The accused boy and the deceased girl were in love relation. When they cameto the accused's house to inform the parent of the accused about their decision to marry each other, his parents refused to approve it and shouted at the girl by terming her a “call girl”. The girl, on the next day, committed suicide after leaving two suicide notes blaming the accused. She also stated in the note that the accused was a coward for not speaking up when she was insulted by his parents. The application filed by the accused seeking discharge was dismissed by the trial court. The High Court allowed the petition filed by the accused recording a finding that terming the deceased as a call-girl, there was no utterance which can be interpreted to be an act of instigating, goading or solicitation or insinuation, the deceased to commit suicide. The Judgement in Swamy Prahaladdas v. State of Madhya Pradesh was referred to by the High Court, wherein it was observed that similar utterance like, “to go and die” does not constitute an offence for abetment.
The court observed that there was no goading or solicitation or insinuation by any of the respondents to the victim to commit suicide. The bench referred to the judgement in Ramesh Kumar v. State of Chhattisgarh in which the court had considered the scope of Section 306 and the ingredient which are essential for abetment as set out in section 107 IPC It quoted the following observation made in the judgement that:
“Instigation is to goad, urge forward, provoke, incite or encourage to do ‘an act’. To satisfy the requirement of instigation though it is not necessary that actual words must be used to that effect or what constitutes instigation must necessarily and specifically be suggestive of the consequence. Yet a reasonable certainty to incite the consequence must be capable of being spelt out. The present one is not a case where the accused had by his acts or omission or by a continued course of conduct created such circumstances that the deceased was left with no other option except to commit suicide in which case instigation may have been inferred. A word uttered in the fit of anger or emotion without intending the consequences to follow cannot be said to be instigation.”

===

Activity. According to the case summary, which judgment did the High Court cite to support its view that an utterance like "to go and die" does not amount to abetment? This material was taken from a different source.

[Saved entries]
===

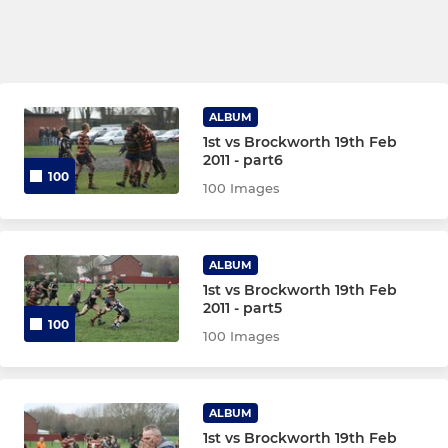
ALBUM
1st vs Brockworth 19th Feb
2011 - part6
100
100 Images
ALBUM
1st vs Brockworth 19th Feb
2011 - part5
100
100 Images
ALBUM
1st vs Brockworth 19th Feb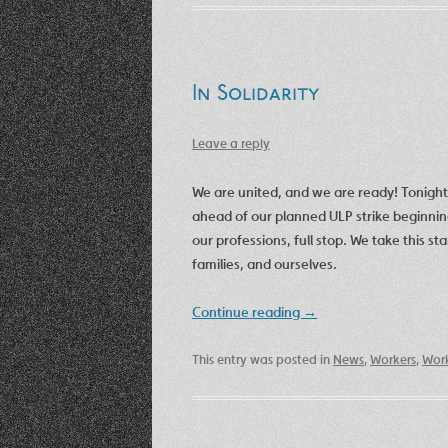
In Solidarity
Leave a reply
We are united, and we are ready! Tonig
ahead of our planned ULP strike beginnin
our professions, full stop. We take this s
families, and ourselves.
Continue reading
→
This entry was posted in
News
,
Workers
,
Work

===

Written answer. Swamy Prahaladdas v. State of Madhya Pradesh.